Now, you might rightly wonder: But if a person is convicted of a felony, wouldn’t that disqualify him from holding office? That answer in the federal system, is, somehow, no (with very narrow potential exceptions, as we’ll discuss in a moment). Once a person has been convicted of a felony, he can lose all sorts of rights: to possess a firearm, to vote, to serve on a jury. But there is no categorical bar on a felon running for or holding federal office. So we don’t want felons casting a ballot – that would be too dangerous, after all – but if a felon wants his name on a ballot as a candidate for high office: no problemo.
This is a blind spot in our federal system. Even here in New Jersey, fabled home of political corruption, state law provides that a person who has been convicted of a corruption-related offense shall be “forever disqualified” from holding state office. You know your corruption laws are lax when even New Jersey is looking at you like, “Sheesh, those guys let their crooked politicians get away with a lot.”
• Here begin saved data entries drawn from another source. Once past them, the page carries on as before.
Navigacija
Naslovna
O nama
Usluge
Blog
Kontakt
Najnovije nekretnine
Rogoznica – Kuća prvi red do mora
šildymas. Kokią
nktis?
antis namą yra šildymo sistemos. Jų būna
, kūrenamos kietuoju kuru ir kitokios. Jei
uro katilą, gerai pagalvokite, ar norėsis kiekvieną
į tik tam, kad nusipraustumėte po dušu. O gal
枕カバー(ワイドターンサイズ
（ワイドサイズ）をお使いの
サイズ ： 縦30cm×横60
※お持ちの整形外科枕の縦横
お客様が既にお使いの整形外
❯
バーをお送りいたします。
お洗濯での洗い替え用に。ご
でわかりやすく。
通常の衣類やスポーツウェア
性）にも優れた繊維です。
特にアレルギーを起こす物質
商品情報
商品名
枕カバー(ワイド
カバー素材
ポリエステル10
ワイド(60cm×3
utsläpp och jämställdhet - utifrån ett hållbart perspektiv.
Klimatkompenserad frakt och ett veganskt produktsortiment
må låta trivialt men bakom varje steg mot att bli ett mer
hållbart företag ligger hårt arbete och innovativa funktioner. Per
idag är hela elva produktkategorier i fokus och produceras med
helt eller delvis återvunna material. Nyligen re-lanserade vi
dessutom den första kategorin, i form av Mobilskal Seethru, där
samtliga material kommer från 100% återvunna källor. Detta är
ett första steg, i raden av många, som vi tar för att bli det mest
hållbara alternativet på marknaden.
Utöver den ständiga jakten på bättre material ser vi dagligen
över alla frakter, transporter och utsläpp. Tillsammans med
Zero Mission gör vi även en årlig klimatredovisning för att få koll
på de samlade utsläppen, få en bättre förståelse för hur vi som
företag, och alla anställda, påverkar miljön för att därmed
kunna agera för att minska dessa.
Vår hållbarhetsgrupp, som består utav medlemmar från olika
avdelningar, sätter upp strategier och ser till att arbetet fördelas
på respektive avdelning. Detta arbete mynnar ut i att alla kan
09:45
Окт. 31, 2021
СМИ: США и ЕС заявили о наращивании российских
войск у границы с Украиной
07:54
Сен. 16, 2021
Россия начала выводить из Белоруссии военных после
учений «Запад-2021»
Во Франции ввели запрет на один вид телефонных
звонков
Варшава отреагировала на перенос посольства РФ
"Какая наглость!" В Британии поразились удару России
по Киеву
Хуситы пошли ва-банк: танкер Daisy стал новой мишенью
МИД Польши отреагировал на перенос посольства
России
There is a very narrow potential exception. When DOJ obtained a search warrant for Mar-a-Lago, prosecutors established probable cause that various crimes had been committed including, you might recall, mishandling of government documents. That specific federal law provides that, if the defendant was the legal custodian for the mishandled records, he “shall forfeit his office and be disqualified from holding any office under the United States” upon conviction.
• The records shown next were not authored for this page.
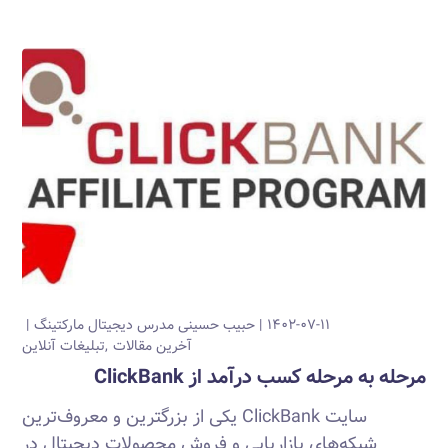
۱۴۰۲-۰۷-۱۱
حبیب حسینی
مدرس دیجیتال مارکتینگ
آخرین مقالات
تبلیغات آنلاین
مرحله به مرحله کسب درآمد از ClickBank
سایت ClickBank یکی از بزرگترین و معروف‌ترین
شبکه‌های بازاریابی و فروش محصولات دیجیتال در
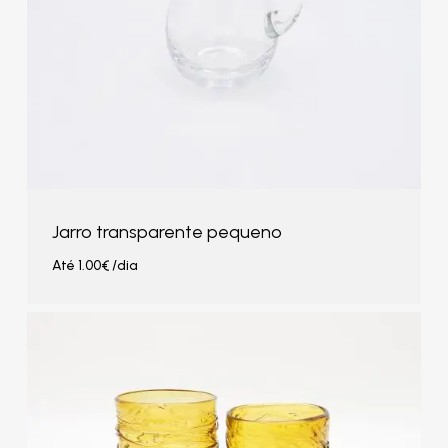
Jarro transparente pequeno
Até
1.00
€
/dia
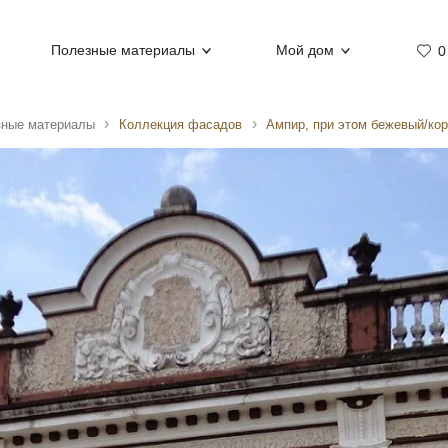
Полезные материалы
Мой дом
0
зные материалы
Коллекция фасадов
Ампир, при этом бежевый/ко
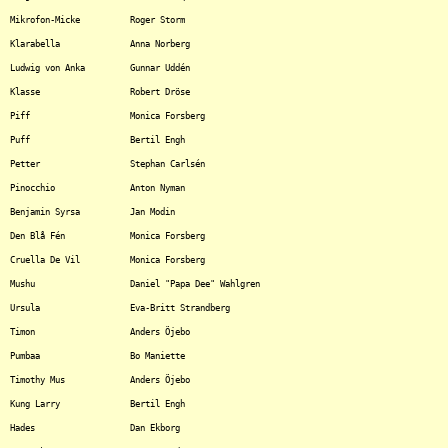
Mikrofon-Micke		Roger Storm

Klarabella		Anna Norberg

Ludwig von Anka		Gunnar Uddén

Klasse			Robert Dröse

Piff			Monica Forsberg

Puff			Bertil Engh

Petter			Stephan Carlsén

Pinocchio		Anton Nyman

Benjamin Syrsa		Jan Modin

Den Blå Fén		Monica Forsberg

Cruella De Vil		Monica Forsberg

Mushu			Daniel "Papa Dee" Wahlgren

Ursula			Eva-Britt Strandberg

Timon			Anders Öjebo

Pumbaa			Bo Maniette

Timothy Mus		Anders Öjebo

Kung Larry		Bertil Engh

Hades			Dan Ekborg
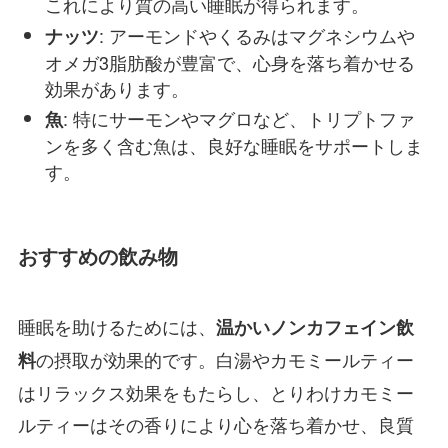
これにより質の高い睡眠が得られます。
: アーモンドやくるみはマグネシウムや
ナッツ
オメガ3脂肪酸が豊富で、心身を落ち着かせる
効果があります。
: 特にサーモンやマグロなど、トリプトファ
魚
ンを多く含む魚は、良好な睡眠をサポートしま
す。
おすすめの飲み物
睡眠を助けるためには、
温かいノンカフェイン飲
の摂取が効果的です。白湯やカモミールティー
料
はリラックス効果をもたらし、とりわけカモミー
ルティーはその香りにより心を落ち着かせ、良質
There’s a legitimate question, however, about whether this disqualification provision would pass constitutional muster. The Constitution explicitly sets the requirements and limitations on eligibility to serve as president: the person must be a “natural born” citizen of the U.S., must be at least 35 years old, and must have at least 14 years residency in the country. The argument, then, is that Congress cannot pass laws adding more qualifications to this list (not without amending the Constitution, which is a more arduous process that requires votes from states and super-majorities in Congress). Think about it this way: if Congress passed a new law purporting to change the age of eligibility from 35 to 30, or 40, would that be constitutional? Almost certainly not. So too, the argument goes, Congress cannot declare (without amending the Constitution) that people who have been convicted of certain crimes can’t serve as president.
All of this leads us to a familiar landing spot: Trump’s survival depends not so much on the law as on his political support. Of course an indictment would impact Trump’s popularity and his chances of winning the 2024 election – though it’s an open question whether criminal charges might hurt or help him more, on balance. On one hand, throughout our history, it has generally been a political liability for a candidate to be, you know, indicted. On the other hand, witness the jolt of political and financial support that Trump received after the Mar-a-Lago search.
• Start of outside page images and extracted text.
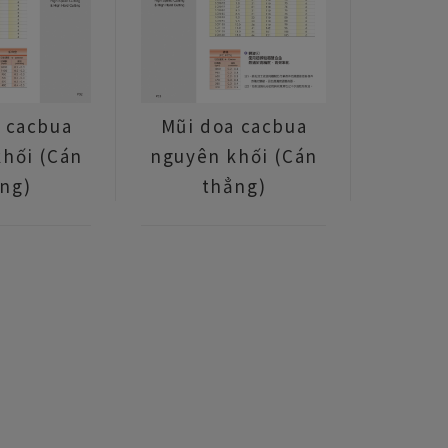
 cacbua
Mũi doa cacbua
hối (Cán
nguyên khối (Cán
ng)
thẳng)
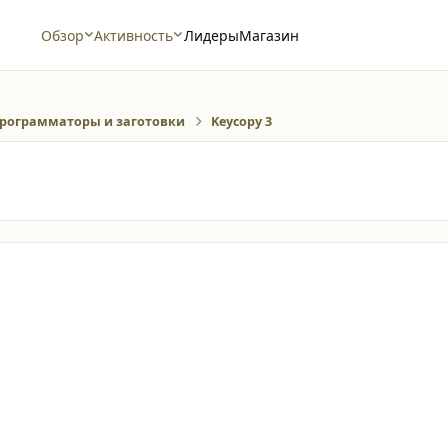
Обзор
Активность
Лидеры
Магазин
рограмматоры и заготовки
Keycopy 3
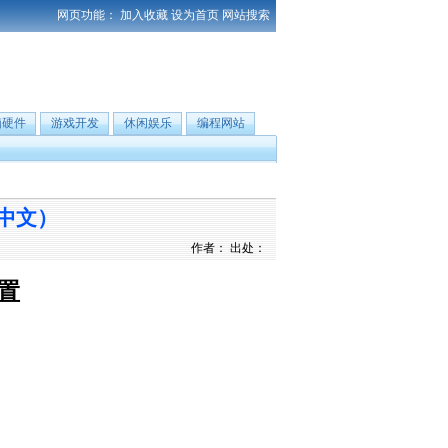
网页功能：
加入收藏
设为首页
网站搜索
脑硬件
游戏开发
休闲娱乐
编程网站
持中文）
作者： 出处：
配置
We seemingly are headed towards a unique moment in American history: for the first time, we could see a leading candidate of a major political party campaigning for the presidency while under indictment. If that happens, Trump will face a two-front battle: one in the criminal courts and another on the campaign trail. Yet Trump has an uncanny knack for finding and exploiting the cracks in our system. Whether by design or by dumb luck, he has set himself up to survive politically – and perhaps even to thrive – even if prosecutors finally do put him in handcuffs.